Após a morte do segundo marido, Maria Rosalina decidiu seguir a vida sozinha, sem namorados. Ela começou a fazer coisas que não fazia, como dançar e praticar atividade física. “Eu me dei a chance de me redescobrir e foi aí que a felicidade voltou a bater na minha porta. Hoje me considero uma pessoa feliz e com a vida que eu pedi a Deus. Sou aposentada e aproveito meu tempo livre para estar ao lado das pessoas que gosto”, salientou.O G1 conversou com algumas pessoas que conhecem Maria Rosalina e participaram de alguma forma dessa história. O filho Vanderley Francisco Alves, de 43 anos, contou que vê a mãe como uma verdadeira guerreira.
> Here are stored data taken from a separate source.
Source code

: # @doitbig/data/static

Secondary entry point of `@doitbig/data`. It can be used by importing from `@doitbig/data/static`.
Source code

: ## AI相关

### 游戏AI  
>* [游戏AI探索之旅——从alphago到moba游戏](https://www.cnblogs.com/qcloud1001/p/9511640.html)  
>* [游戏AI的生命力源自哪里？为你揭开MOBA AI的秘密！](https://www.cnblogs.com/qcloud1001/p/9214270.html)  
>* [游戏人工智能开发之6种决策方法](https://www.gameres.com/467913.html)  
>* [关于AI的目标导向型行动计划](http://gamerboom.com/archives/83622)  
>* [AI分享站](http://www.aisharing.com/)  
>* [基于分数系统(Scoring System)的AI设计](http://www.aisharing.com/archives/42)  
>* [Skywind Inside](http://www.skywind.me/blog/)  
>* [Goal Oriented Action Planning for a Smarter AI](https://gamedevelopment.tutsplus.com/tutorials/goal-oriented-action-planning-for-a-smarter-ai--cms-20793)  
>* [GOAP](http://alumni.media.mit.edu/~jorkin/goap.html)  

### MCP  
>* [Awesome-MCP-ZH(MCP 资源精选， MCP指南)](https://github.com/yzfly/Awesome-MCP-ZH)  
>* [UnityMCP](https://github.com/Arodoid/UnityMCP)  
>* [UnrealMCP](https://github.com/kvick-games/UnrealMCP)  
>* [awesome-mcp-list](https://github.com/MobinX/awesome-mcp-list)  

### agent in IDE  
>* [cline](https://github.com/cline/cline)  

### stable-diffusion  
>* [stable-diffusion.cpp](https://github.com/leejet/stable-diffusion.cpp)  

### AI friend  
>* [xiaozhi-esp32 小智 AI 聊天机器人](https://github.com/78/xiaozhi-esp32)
Ele disse que mesmo com as dificuldades que ela enfrentou, criou os filhos com amor, dedicação e ainda os ensinou a serem pessoas honestas. “A sua determinação foi para mim uma grande lição de vida”, disse.
A filha caçula, Ivanete Maria da Conceição Silva, de 42 anos, contou que vê na mãe um exemplo, uma referência. “Apesar de tantas perdas, lutas e sofrimentos, ela nunca desistiu, desanimou. Eu nunca vi minha mãe ficar remoendo o passado, ficar lamentando as perdas de filhos, maridos ou bens materiais. Ela sempre viveu o presente, com muita luta, garra, fé, sem pergunta o porquê das coisas, sem se lamentar”, ressaltou.
O outro filho, João Batista Filho, de 50 anos, disse que vê na mãe uma amiga, que chora com as tristezas e sorri com as alegrias da família. João Batista acrescentou que a mãe tem um coração que não cabe no peito. “Lembro bem das lutas dela, do trabalho pesado no cabo da inchada, das roupinhas que ela mesmo fazia e remendava para nós. Das paneladas de comida que ela mesma preparava com todo cuidado e capricho para nos alimentar. Graças a ela aprendi a não desistir e acreditar que não existe vitória sem luta”, afirmou.A filha Iracema Maria da Conceição, de 57 anos, também relembrou alguns caminhos percorridos pela mãe. “Lembro bem de nossa infância difícil. Ela acordava cedinho para ir para roça trabalhar e eu ficava com meus irmãos bebezinhos para ajudá-la. Ela sempre foi mãe coruja e esposa amiga, companheira e carinhosa. Só fazia as refeições junto de meu pai e eles eram literalmente almas gêmeas. Até hoje mamãe chora ao falar do papai”, confessou.
Iracema ainda acrescentou que a mãe é muito vaidosa, adora perfume, maquiagem, brincos e de estar com uma roupa bonita. Segundo a filha, destes gostos ela foi privada enquanto jovem, devido a vida difícil que passou.
A nora Edilaine Rodrigues Pinto Alves, de 36 anos, também é fã de Maria Rosalina. E diz que desde que conheceu a sogra tem vivido um constante aprendizado. “Nunca presenciei ela falando mal de quem quer que seja. Ela não reclama da vida dura que passou e fala do passado de uma maneira ímpar, sem mágoas e sem ressentimentos. Das coisas tristes que passou, ela ainda sempre consegue tirar algo de bom em tudo. Ela tem uma imensa vontade de viver”, concluiu.